One of the few stars of the evening's festivities to appear at the reception was composer Henry Mancini., "I don't have that much to do" in the show, Mancini explained. That left him free to express his concern about the TV music "source licensing" bills currently before Congress -- legislation that would drastically change the way songwriters are paid for their work -- which currently occupies the attention of the American Society of Composers, Authors and Publishers and other music-licensing organizations. "We're talking about my kids there -- my family," Mancini said, referring to the copyrights to his music. "They're taking something away from me that I've worked hard for."
Mancini noticed Supreme Court Justice Sandra Day O'Connor and her husband John moving down the receiving line and remarked, "Oh, I didn't know that they ever had any fun." He greeted the couple and repeated his comment. "Well, sure they do," the justice retorted. "And something like this sounds likes a great evening."

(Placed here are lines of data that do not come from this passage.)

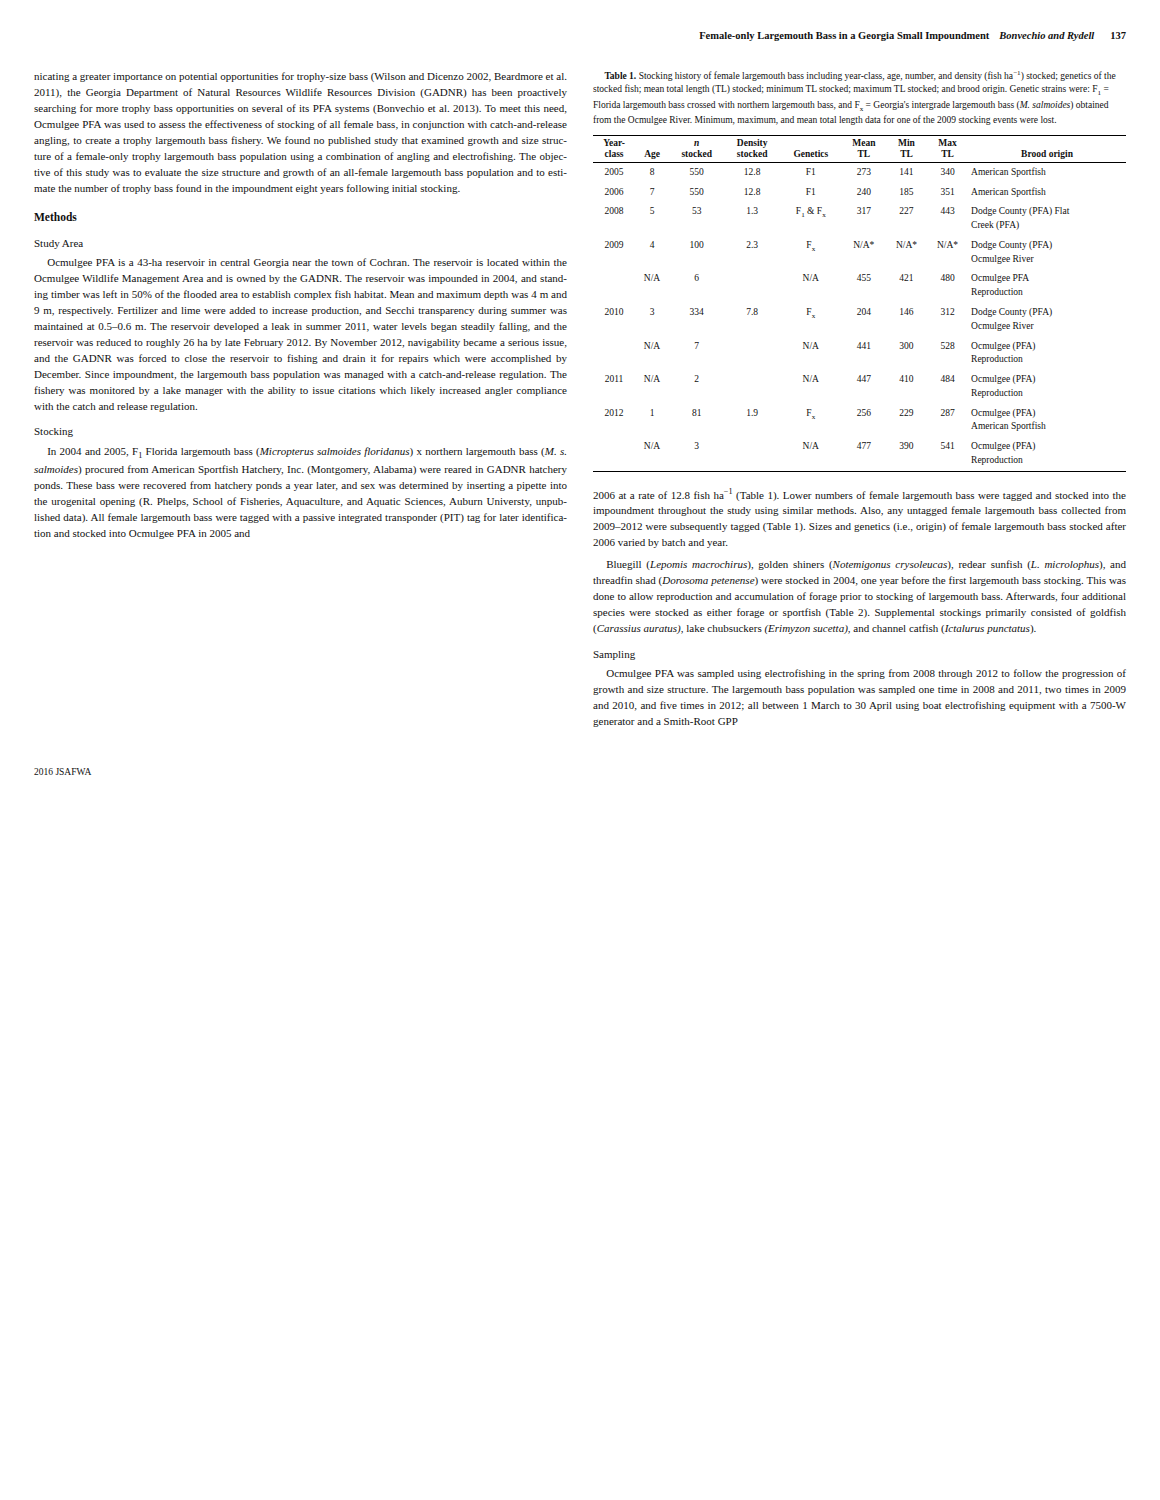Female-only Largemouth Bass in a Georgia Small Impoundment Bonvechio and Rydell 137
nicating a greater importance on potential opportunities for trophy-size bass (Wilson and Dicenzo 2002, Beardmore et al. 2011), the Georgia Department of Natural Resources Wildlife Resources Division (GADNR) has been proactively searching for more trophy bass opportunities on several of its PFA systems (Bonvechio et al. 2013). To meet this need, Ocmulgee PFA was used to assess the effectiveness of stocking of all female bass, in conjunction with catch-and-release angling, to create a trophy largemouth bass fishery. We found no published study that examined growth and size structure of a female-only trophy largemouth bass population using a combination of angling and electrofishing. The objective of this study was to evaluate the size structure and growth of an all-female largemouth bass population and to estimate the number of trophy bass found in the impoundment eight years following initial stocking.
Methods
Study Area
Ocmulgee PFA is a 43-ha reservoir in central Georgia near the town of Cochran. The reservoir is located within the Ocmulgee Wildlife Management Area and is owned by the GADNR. The reservoir was impounded in 2004, and standing timber was left in 50% of the flooded area to establish complex fish habitat. Mean and maximum depth was 4 m and 9 m, respectively. Fertilizer and lime were added to increase production, and Secchi transparency during summer was maintained at 0.5–0.6 m. The reservoir developed a leak in summer 2011, water levels began steadily falling, and the reservoir was reduced to roughly 26 ha by late February 2012. By November 2012, navigability became a serious issue, and the GADNR was forced to close the reservoir to fishing and drain it for repairs which were accomplished by December. Since impoundment, the largemouth bass population was managed with a catch-and-release regulation. The fishery was monitored by a lake manager with the ability to issue citations which likely increased angler compliance with the catch and release regulation.
Stocking
In 2004 and 2005, F1 Florida largemouth bass (Micropterus salmoides floridanus) x northern largemouth bass (M. s. salmoides) procured from American Sportfish Hatchery, Inc. (Montgomery, Alabama) were reared in GADNR hatchery ponds. These bass were recovered from hatchery ponds a year later, and sex was determined by inserting a pipette into the urogenital opening (R. Phelps, School of Fisheries, Aquaculture, and Aquatic Sciences, Auburn Universty, unpublished data). All female largemouth bass were tagged with a passive integrated transponder (PIT) tag for later identification and stocked into Ocmulgee PFA in 2005 and
Table 1. Stocking history of female largemouth bass including year-class, age, number, and density (fish ha−1) stocked; genetics of the stocked fish; mean total length (TL) stocked; minimum TL stocked; maximum TL stocked; and brood origin. Genetic strains were: F1 = Florida largemouth bass crossed with northern largemouth bass, and Fx = Georgia's intergrade largemouth bass (M. salmoides) obtained from the Ocmulgee River. Minimum, maximum, and mean total length data for one of the 2009 stocking events were lost.
| Year- class | Age | n stocked | Density stocked | Genetics | Mean TL | Min TL | Max TL | Brood origin |
| --- | --- | --- | --- | --- | --- | --- | --- | --- |
| 2005 | 8 | 550 | 12.8 | F1 | 273 | 141 | 340 | American Sportfish |
| 2006 | 7 | 550 | 12.8 | F1 | 240 | 185 | 351 | American Sportfish |
| 2008 | 5 | 53 | 1.3 | F 1 & F x | 317 | 227 | 443 | Dodge County (PFA) Flat Creek (PFA) |
| 2009 | 4 | 100 | 2.3 | F x | N/A* | N/A* | N/A* | Dodge County (PFA) Ocmulgee River |
| | N/A | 6 | | N/A | 455 | 421 | 480 | Ocmulgee PFA Reproduction |
| 2010 | 3 | 334 | 7.8 | F x | 204 | 146 | 312 | Dodge County (PFA) Ocmulgee River |
| | N/A | 7 | | N/A | 441 | 300 | 528 | Ocmulgee (PFA) Reproduction |
| 2011 | N/A | 2 | | N/A | 447 | 410 | 484 | Ocmulgee (PFA) Reproduction |
| 2012 | 1 | 81 | 1.9 | F x | 256 | 229 | 287 | Ocmulgee (PFA) American Sportfish |
| | N/A | 3 | | N/A | 477 | 390 | 541 | Ocmulgee (PFA) Reproduction |
2006 at a rate of 12.8 fish ha−1 (Table 1). Lower numbers of female largemouth bass were tagged and stocked into the impoundment throughout the study using similar methods. Also, any untagged female largemouth bass collected from 2009–2012 were subsequently tagged (Table 1). Sizes and genetics (i.e., origin) of female largemouth bass stocked after 2006 varied by batch and year.
Bluegill (Lepomis macrochirus), golden shiners (Notemigonus crysoleucas), redear sunfish (L. microlophus), and threadfin shad (Dorosoma petenense) were stocked in 2004, one year before the first largemouth bass stocking. This was done to allow reproduction and accumulation of forage prior to stocking of largemouth bass. Afterwards, four additional species were stocked as either forage or sportfish (Table 2). Supplemental stockings primarily consisted of goldfish (Carassius auratus), lake chubsuckers (Erimyzon sucetta), and channel catfish (Ictalurus punctatus).
Sampling
Ocmulgee PFA was sampled using electrofishing in the spring from 2008 through 2012 to follow the progression of growth and size structure. The largemouth bass population was sampled one time in 2008 and 2011, two times in 2009 and 2010, and five times in 2012; all between 1 March to 30 April using boat electrofishing equipment with a 7500-W generator and a Smith-Root GPP
2016 JSAFWA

Attorney General Edwin Meese was also counting on a great evening. Asked whether he wouldn't rather stay clear of crowds and clamor, Meese said, "Generally that's true ... it's nice to have an evening at home, but the opening night of Wolf Trap is one we always try to make."
Other in attendance were Sen. Sam Nunn (D-Ga.), Rep. Dan Glickman (D-Kan.), Rep. Pat Schroeder (D-Colo.) and Stephen Klein, executive director of the National Symphony Orchestra.

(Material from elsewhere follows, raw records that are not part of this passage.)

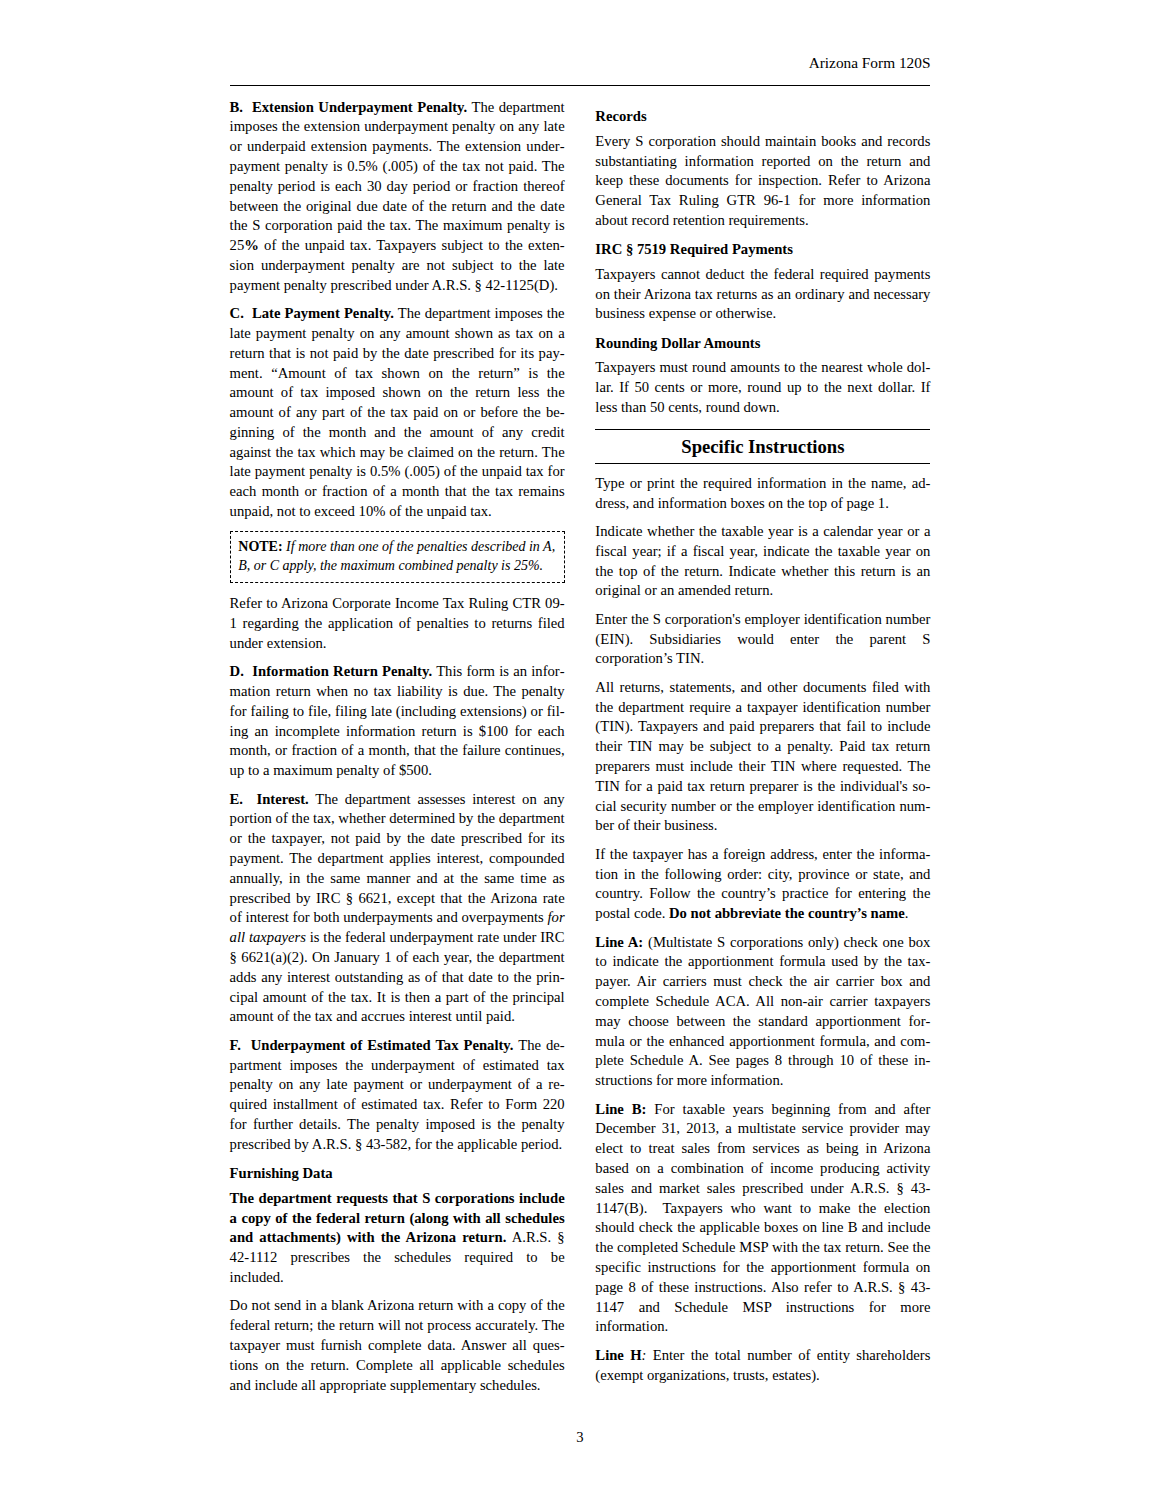Arizona Form 120S
B. Extension Underpayment Penalty. The department imposes the extension underpayment penalty on any late or underpaid extension payments. The extension underpayment penalty is 0.5% (.005) of the tax not paid. The penalty period is each 30 day period or fraction thereof between the original due date of the return and the date the S corporation paid the tax. The maximum penalty is 25% of the unpaid tax. Taxpayers subject to the extension underpayment penalty are not subject to the late payment penalty prescribed under A.R.S. § 42-1125(D).
C. Late Payment Penalty. The department imposes the late payment penalty on any amount shown as tax on a return that is not paid by the date prescribed for its payment. “Amount of tax shown on the return” is the amount of tax imposed shown on the return less the amount of any part of the tax paid on or before the beginning of the month and the amount of any credit against the tax which may be claimed on the return. The late payment penalty is 0.5% (.005) of the unpaid tax for each month or fraction of a month that the tax remains unpaid, not to exceed 10% of the unpaid tax.
NOTE: If more than one of the penalties described in A, B, or C apply, the maximum combined penalty is 25%.
Refer to Arizona Corporate Income Tax Ruling CTR 09-1 regarding the application of penalties to returns filed under extension.
D. Information Return Penalty. This form is an information return when no tax liability is due. The penalty for failing to file, filing late (including extensions) or filing an incomplete information return is $100 for each month, or fraction of a month, that the failure continues, up to a maximum penalty of $500.
E. Interest. The department assesses interest on any portion of the tax, whether determined by the department or the taxpayer, not paid by the date prescribed for its payment. The department applies interest, compounded annually, in the same manner and at the same time as prescribed by IRC § 6621, except that the Arizona rate of interest for both underpayments and overpayments for all taxpayers is the federal underpayment rate under IRC § 6621(a)(2). On January 1 of each year, the department adds any interest outstanding as of that date to the principal amount of the tax. It is then a part of the principal amount of the tax and accrues interest until paid.
F. Underpayment of Estimated Tax Penalty. The department imposes the underpayment of estimated tax penalty on any late payment or underpayment of a required installment of estimated tax. Refer to Form 220 for further details. The penalty imposed is the penalty prescribed by A.R.S. § 43-582, for the applicable period.
Furnishing Data
The department requests that S corporations include a copy of the federal return (along with all schedules and attachments) with the Arizona return. A.R.S. § 42-1112 prescribes the schedules required to be included.
Do not send in a blank Arizona return with a copy of the federal return; the return will not process accurately. The taxpayer must furnish complete data. Answer all questions on the return. Complete all applicable schedules and include all appropriate supplementary schedules.
Records
Every S corporation should maintain books and records substantiating information reported on the return and keep these documents for inspection. Refer to Arizona General Tax Ruling GTR 96-1 for more information about record retention requirements.
IRC § 7519 Required Payments
Taxpayers cannot deduct the federal required payments on their Arizona tax returns as an ordinary and necessary business expense or otherwise.
Rounding Dollar Amounts
Taxpayers must round amounts to the nearest whole dollar. If 50 cents or more, round up to the next dollar. If less than 50 cents, round down.
Specific Instructions
Type or print the required information in the name, address, and information boxes on the top of page 1.
Indicate whether the taxable year is a calendar year or a fiscal year; if a fiscal year, indicate the taxable year on the top of the return. Indicate whether this return is an original or an amended return.
Enter the S corporation's employer identification number (EIN). Subsidiaries would enter the parent S corporation’s TIN.
All returns, statements, and other documents filed with the department require a taxpayer identification number (TIN). Taxpayers and paid preparers that fail to include their TIN may be subject to a penalty. Paid tax return preparers must include their TIN where requested. The TIN for a paid tax return preparer is the individual's social security number or the employer identification number of their business.
If the taxpayer has a foreign address, enter the information in the following order: city, province or state, and country. Follow the country’s practice for entering the postal code. Do not abbreviate the country’s name.
Line A: (Multistate S corporations only) check one box to indicate the apportionment formula used by the taxpayer. Air carriers must check the air carrier box and complete Schedule ACA. All non-air carrier taxpayers may choose between the standard apportionment formula or the enhanced apportionment formula, and complete Schedule A. See pages 8 through 10 of these instructions for more information.
Line B: For taxable years beginning from and after December 31, 2013, a multistate service provider may elect to treat sales from services as being in Arizona based on a combination of income producing activity sales and market sales prescribed under A.R.S. § 43-1147(B). Taxpayers who want to make the election should check the applicable boxes on line B and include the completed Schedule MSP with the tax return. See the specific instructions for the apportionment formula on page 8 of these instructions. Also refer to A.R.S. § 43-1147 and Schedule MSP instructions for more information.
Line H: Enter the total number of entity shareholders (exempt organizations, trusts, estates).
3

"The unique thing about tonight," said ASCAP President Morton Gould, "is that it's bigger than any specific issue. But we'll hopefully draw attention to what is threatened," he said, referring to the source licensing debate. "What you are going to hear tonight is the result of a licensing system that has worked and is threatened with erosion."
The program was a parade of ASCAP talent, including Andy Williams, Ashford and Simpson, Marian McPartland, Tony Bennett, Bernadette Peters, Roberta Flack, Patti Austin, Sweet Honey in the Rock, Bobby McFerrin, The Oak Ridge Boys and Judy Collins.
"I'm very excited about hearing Judy Collins," said Beverly Sills, a longtime member of the Wolf Trap board. "And I love country music."
An audience of almost 800 Wolf Trap enthusiasts found themselves singing verses of "Blowin' in the Wind" with Peter Yarrow, of Peter, Paul and Mary fame. They also watched with delight as the stage upon which the U.S. Marine Band was assembled began a slow descent into the underworld of the orchestra pit.
In all, nobody seemed to miss the cicadas.